--- Aim of the exercise ---
Please copy out all the rows below line for line, omitting the pictures and keeping the wording and box coordinates unchanged, but shift every keypoint value in the answers (x, y and depth alike) up by 42.

--- Available records ---
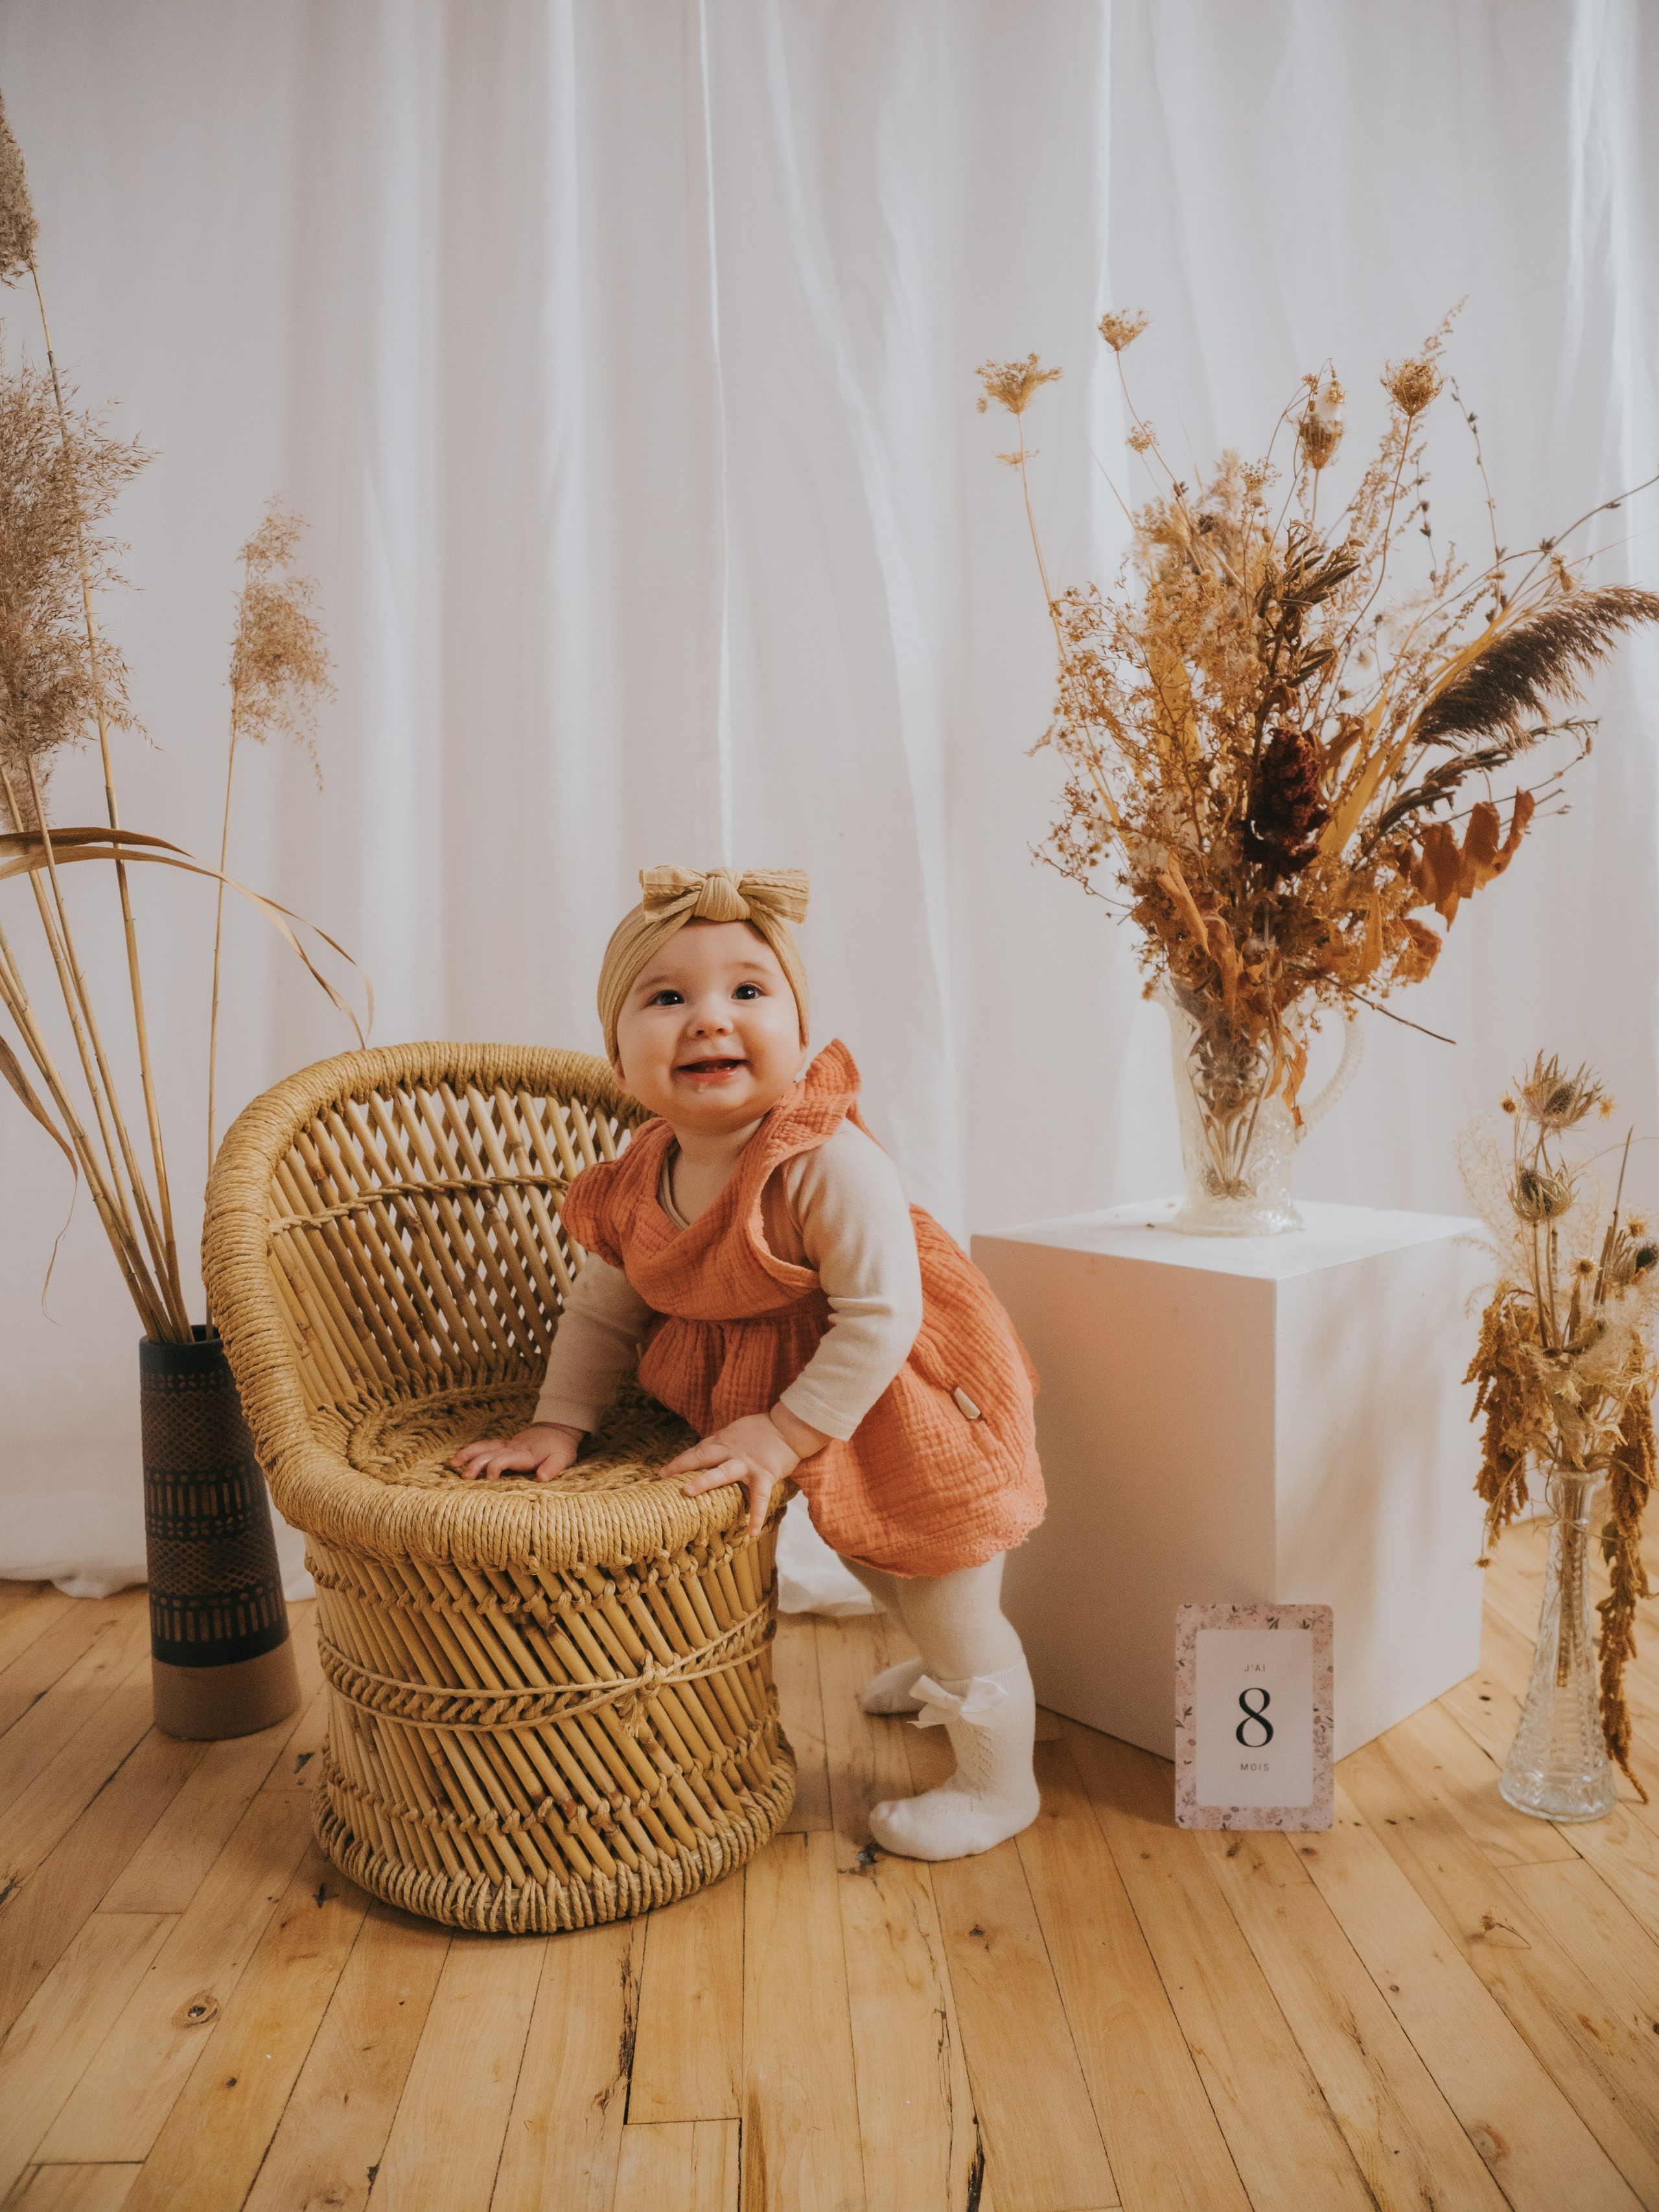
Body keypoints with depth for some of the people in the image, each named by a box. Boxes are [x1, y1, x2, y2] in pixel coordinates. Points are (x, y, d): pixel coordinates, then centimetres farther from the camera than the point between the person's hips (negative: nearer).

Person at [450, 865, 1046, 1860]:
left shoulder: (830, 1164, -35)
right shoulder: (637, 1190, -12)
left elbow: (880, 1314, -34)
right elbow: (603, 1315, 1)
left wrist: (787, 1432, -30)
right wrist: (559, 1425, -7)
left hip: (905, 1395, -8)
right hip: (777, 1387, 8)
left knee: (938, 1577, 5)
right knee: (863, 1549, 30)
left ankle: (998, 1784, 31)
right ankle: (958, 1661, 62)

--- Solution to this exercise ---
Body keypoints with depth for some of the people in the image, each named by a box. Boxes are [x1, y1, x2, y2] in pixel coordinates. Points are (x, y, d): pixel coordinates, then centimetres farther from the camera than the point between the person's hips (negative: nearer).

Person at [450, 865, 1046, 1860]:
left shoulder: (872, 1206, 7)
right shoulder: (679, 1232, 30)
left elbow: (922, 1356, 8)
right elbow: (645, 1357, 43)
left wrist: (829, 1474, 12)
right wrist: (601, 1467, 35)
left hip: (947, 1437, 34)
right hip: (819, 1429, 50)
left knee: (980, 1619, 47)
right knee: (905, 1591, 72)
left ankle: (1040, 1826, 73)
right ankle: (1000, 1703, 104)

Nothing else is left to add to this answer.